- [THE PROBLEM]:
A word-for-word transcription of all the data is required.

- [EXERCISE MATERIAL]:

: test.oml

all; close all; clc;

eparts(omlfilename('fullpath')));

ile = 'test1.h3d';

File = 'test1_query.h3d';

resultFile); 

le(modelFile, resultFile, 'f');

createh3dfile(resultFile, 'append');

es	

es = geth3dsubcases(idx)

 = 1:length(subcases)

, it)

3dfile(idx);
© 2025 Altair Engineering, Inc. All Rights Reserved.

- [RESPONSE TO THE TASK]:
: test.oml

all; close all; clc;

eparts(omlfilename('fullpath')));

ile = 'test1.h3d';

File = 'test1_query.h3d';

resultFile); 

le(modelFile, resultFile, 'f');

createh3dfile(resultFile, 'append');

es	

es = geth3dsubcases(idx)

 = 1:length(subcases)

, it)

3dfile(idx);
© 2025 Altair Engineering, Inc. All Rights Reserved.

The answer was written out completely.